> Excerpt:

Auction to kick start life sciences project
An auction next week will clear the way for work to begin on converting part of the former Oread Inc. campus into laboratory space for a new industrial park for life sciences companies.
An investment group headed by Lawrence businessman Sam Campbell will have an auction at 9 a.m. Wednesday to sell equipment from Oread, the former Lawrence-based pharmaceutical firm that went bankrupt last year.
The equipment was part of the company’s bulk actives pilot plant, which was housed in one of four buildings on the campus near 15th Street and Wakarusa Drive. With the equipment out of the way, the 15,000-square-foot building can be renovated for laboratory space to attract start-up life sciences companies.
“We’re already talking to both an East Coast and a West Coast company that are both interested in working with the university and in occupying some laboratory space out here,” Campbell said. “It remains to be seen if we’ll complete either one of those deals, but there seems to be a high level of interest, not only locally but nationally.”
Converting the building to laboratory space will be the latest step Campbell’s group has taken to redevelop the former Oread campus and the vacant 17 acres surrounding it.

> Data section:
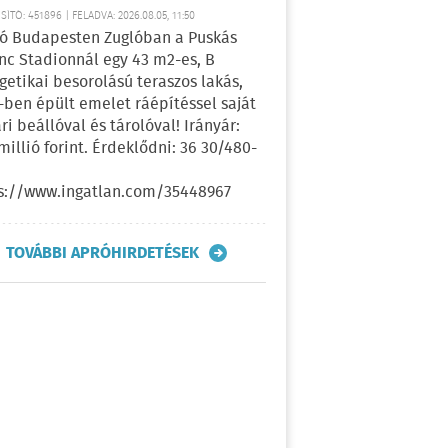
ÍTÓ: 451896 | FELADVA: 2026.08.05, 11:50
ó Budapesten Zuglóban a Puskás
nc Stadionnál egy 43 m2-es, B
getikai besorolású teraszos lakás,
-ben épült emelet ráépítéssel saját
ri beállóval és tárolóval! Irányár:
 millió forint. Érdeklődni: 36 30/480-
s://www.ingatlan.com/35448967
TOVÁBBI APRÓHIRDETÉSEK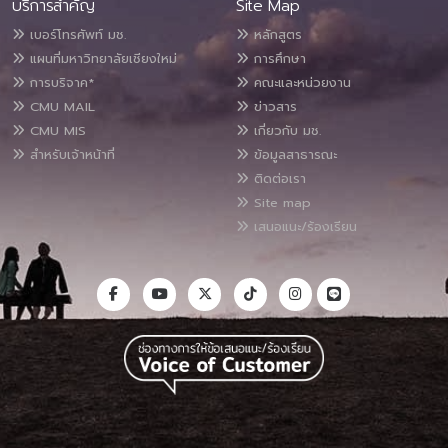
บริการสำคัญ
Site Map
เบอร์โทรศัพท์ มช.
หลักสูตร
แผนที่มหาวิทยาลัยเชียงใหม่
การศึกษา
การบริจาค*
คณะและหน่วยงาน
CMU MAIL
ข่าวสาร
CMU MIS
เกี่ยวกับ มช.
สำหรับเจ้าหน้าที่
ข้อมูลสาธารณะ
ติดต่อเรา
Site map
เสนอแนะ/ร้องเรียน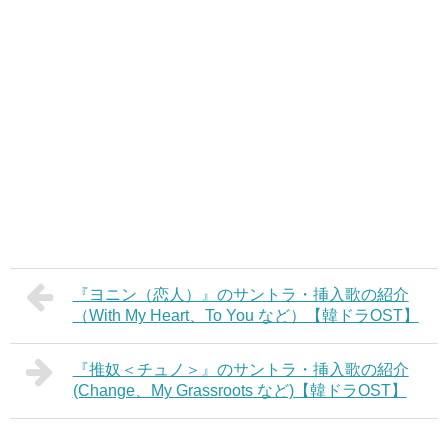
『ヨニン（恋人）』のサントラ・挿入歌の紹介
（With My Heart、To You など）【韓ドラOST】
『推奴＜チュノ＞』のサントラ・挿入歌の紹介
(Change、My Grassroots など)【韓ドラOST】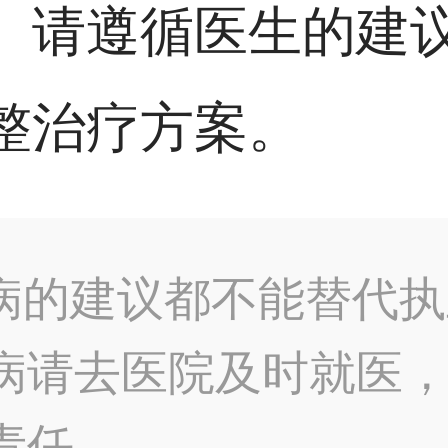
。请遵循医生的建
整治疗方案。
病的建议都不能替代执
病请去医院及时就医
责任。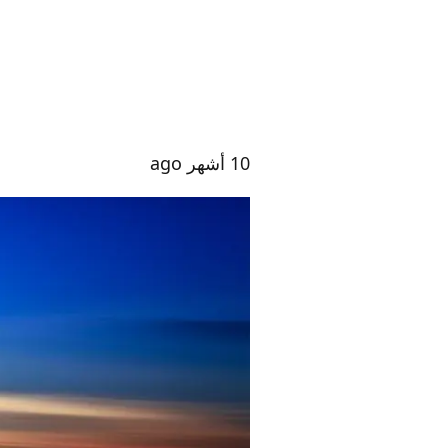
10 أشهر ago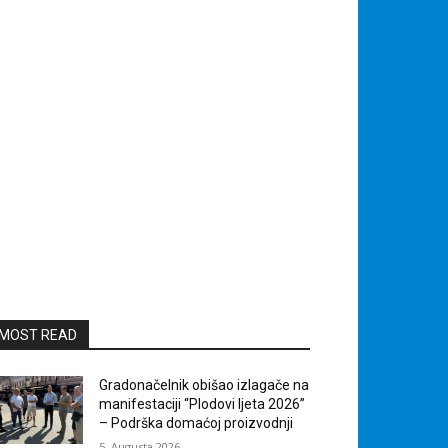
MOST READ
Gradonačelnik obišao izlagače na
manifestaciji “Plodovi ljeta 2026”
– Podrška domaćoj proizvodnji
5. Augusta 2026.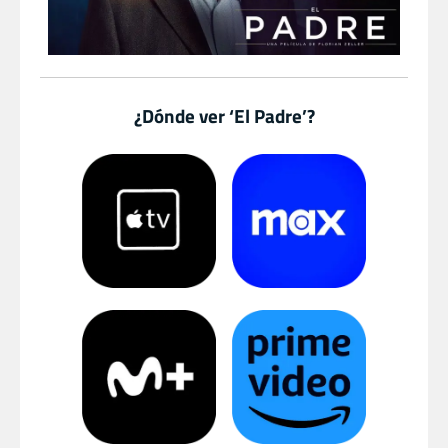
¿Dónde ver ‘El Padre’?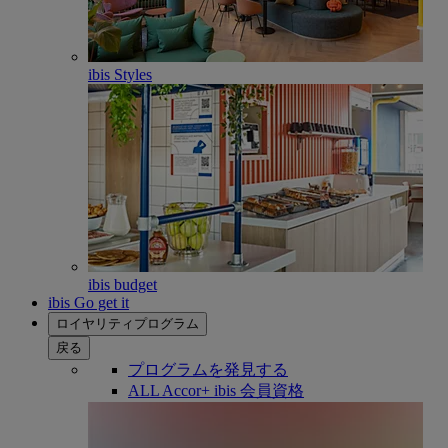
ibis Styles
ibis budget
ibis Go get it
ロイヤリティプログラム
戻る
プログラムを発見する
ALL Accor+ ibis 会員資格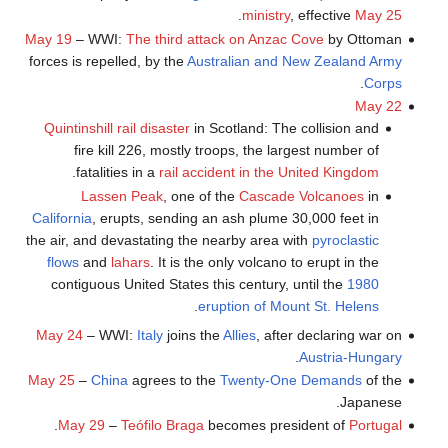
.
ministry
, effective
May 25
May 19
– WWI:
The third attack on Anzac Cove
by Ottoman
forces is repelled, by the
Australian and New Zealand Army
.
Corps
May 22
Quintinshill rail disaster
in Scotland: The collision and
fire kill 226, mostly troops, the largest number of
.
fatalities in a
rail accident in the United Kingdom
Lassen Peak
, one of the
Cascade Volcanoes
in
California
, erupts, sending an ash plume 30,000 feet in
the air, and devastating the nearby area with
pyroclastic
flows
and
lahars
. It is the only volcano to erupt in the
contiguous United States this century, until the
1980
.
eruption of Mount St. Helens
May 24
– WWI:
Italy
joins the
Allies
, after declaring war on
.
Austria-Hungary
May 25
–
China
agrees to the
Twenty-One Demands
of the
Japanese.
.
May 29
–
Teófilo Braga
becomes president of
Portugal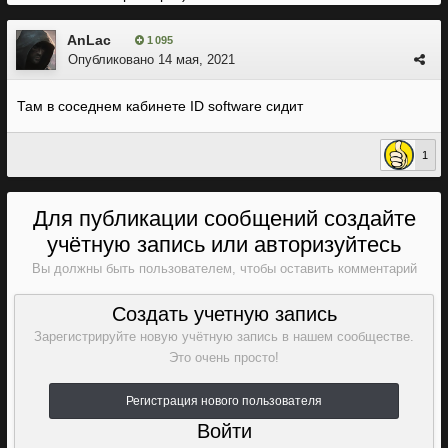
AnLac
1 095
Опубликовано
14 мая, 2021
Там в соседнем кабинете ID software сидит
1
Для публикации сообщений создайте
учётную запись или авторизуйтесь
Вы должны быть пользователем, чтобы оставить комментарий
Создать учетную запись
Зарегистрируйте новую учётную запись в нашем сообществе.
Это очень просто!
Регистрация нового пользователя
Войти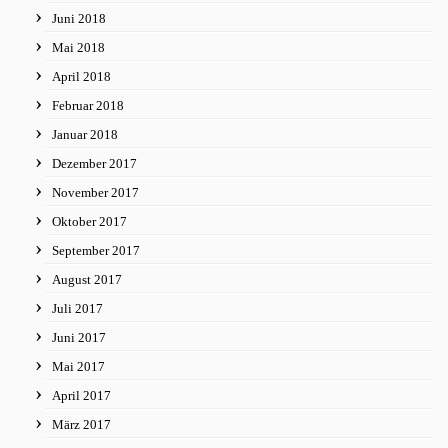
Juni 2018
Mai 2018
April 2018
Februar 2018
Januar 2018
Dezember 2017
November 2017
Oktober 2017
September 2017
August 2017
Juli 2017
Juni 2017
Mai 2017
April 2017
März 2017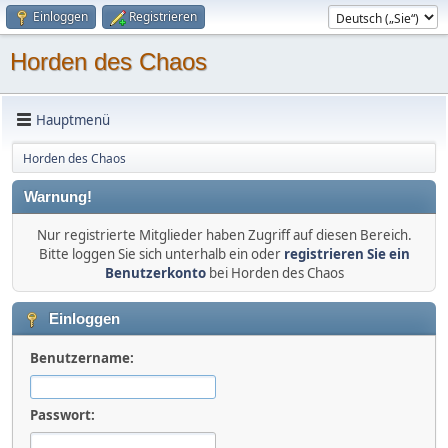
Einloggen
Registrieren
Horden des Chaos
Hauptmenü
Horden des Chaos
Warnung!
Nur registrierte Mitglieder haben Zugriff auf diesen Bereich.
Bitte loggen Sie sich unterhalb ein oder
registrieren Sie ein
Benutzerkonto
bei Horden des Chaos
Einloggen
Benutzername:
Passwort: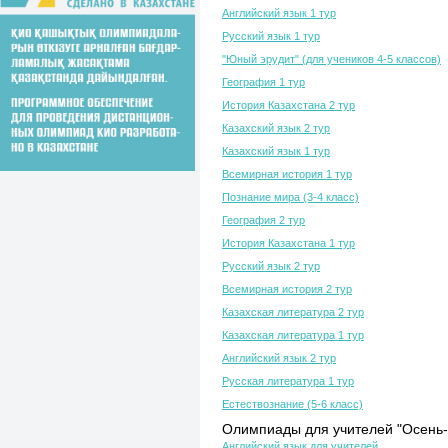
Английский язык 1 тур
Русский язык 1 тур
"Юный эрудит" (для учеников 4-5 классов)
География 1 тур
История Казахстана 2 тур
Казахский язык 2 тур
Казахский язык 1 тур
Всемирная история 1 тур
Познание мира (3-4 класс)
География 2 тур
История Казахстана 1 тур
Русский язык 2 тур
Всемирная история 2 тур
Казахская литература 2 тур
Казахская литература 1 тур
Английский язык 2 тур
Русская литература 1 тур
Естествознание (5-6 класс)
Олимпиады для учителей "Осень-
Английский язык для учителей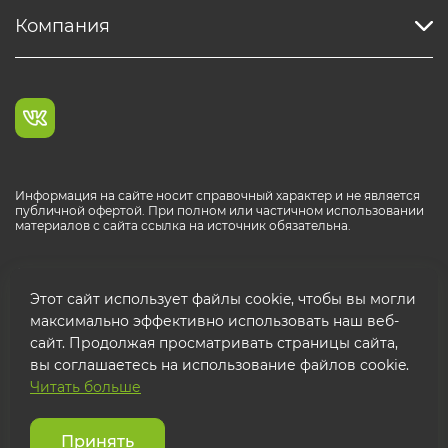
Компания
Информация на сайте носит справочный характер и не является
публичной офертой. При полном или частичном использовании
материалов с сайта ссылка на источник обязательна.
Каталог продукции РОСТР® RUS
Этот сайт использует файлы cookie, чтобы вы могли
максимально эффективно использовать наш веб-
сайт. Продолжая просматривать страницы сайта,
вы соглашаетесь на использование файлов cookie.
Читать больше
© 2026 ООО "ФТК РОСТР"
Защита персональных данных
Принять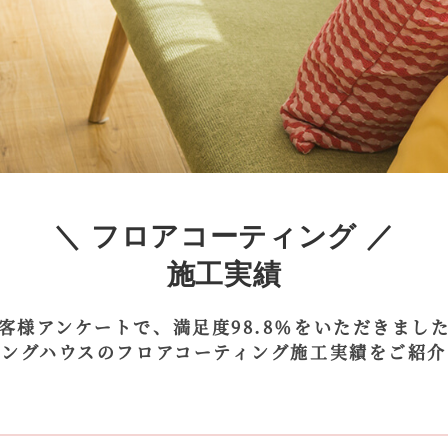
＼ フロアコーティング ／
施工実績
客様アンケートで、満足度98.8％をいただきまし
ィングハウスのフロアコーティング施工実績をご紹介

> Work task 1:
Answer these from the article on the Oread campus auction:
(a) At what time and on what day will the auction take place?
(b) How large is the building that will be renovated for laboratory space?
(c) How many vacant acres surround the former Oread campus?
> Work task 2: Write the next few paragraphs of the article on the Oread campus auction, picking up after its final sentence.
The data aren't needed for what comes next.

> Task response 1:
(a) 9 a.m. Wednesday.
(b) 15,000 square feet.
(c) 17 acres.

> Task response 2:
The group  which includes Topeka investors Jack McGivern, Jim Parrish and Kathleen Urbom  last year and earlier this year bought the four buildings on the campus through bankruptcy auctions. Three of the buildings were then sold to Kansas University’s Center for Research, which plans to use the 50,000 square feet it purchased to house KU life science researchers.
Campbell is hoping the KU researchers will spawn or attract start-up companies that need laboratory and office space nearby.
“We think this building we’re working on will help companies get located here and get them in a building quickly and allow them to start working quickly,” Campbell said. “And then when the need arises, we can build them a building right next door.”
The vacant property surrounding the former Oread campus will have room for as many as nine buildings ranging from 6,000 to 20,000 square feet. The business park has received preliminary city approval to build a new road, 16th Street, to serve the vacant land. Campbell said construction of the street would begin in the spring, and work on new buildings could begin shortly thereafter.
The business park already is drawing interest from KU researchers who have start-up companies. Valentino Stella, a KU researcher and co-founder of ProQuest, said the pharmaceutical company plans to build an office and laboratory space at the park, but the company is not releasing specifics about the plan.
“We’re pretty committed to building a facility out there, and it may not be in the too distant future,” said Stella, whose research also helped spawn CyDex Inc., a growing Overland Park-based pharmaceutical firm.
KU has begun filling its buildings at the campus with researchers who recently were awarded large federal research grants. Gunda Georg, a KU researcher who received a $9.9 million grant to study cancer therapeutics, is occupying part of the space. Robert Hanzlik, a researcher who received a $10.1 million federal grant to study proteins, also will use lab space there.
Hanzlik said the new research space would be a first step for KU and the community to become a hub for life sciences research.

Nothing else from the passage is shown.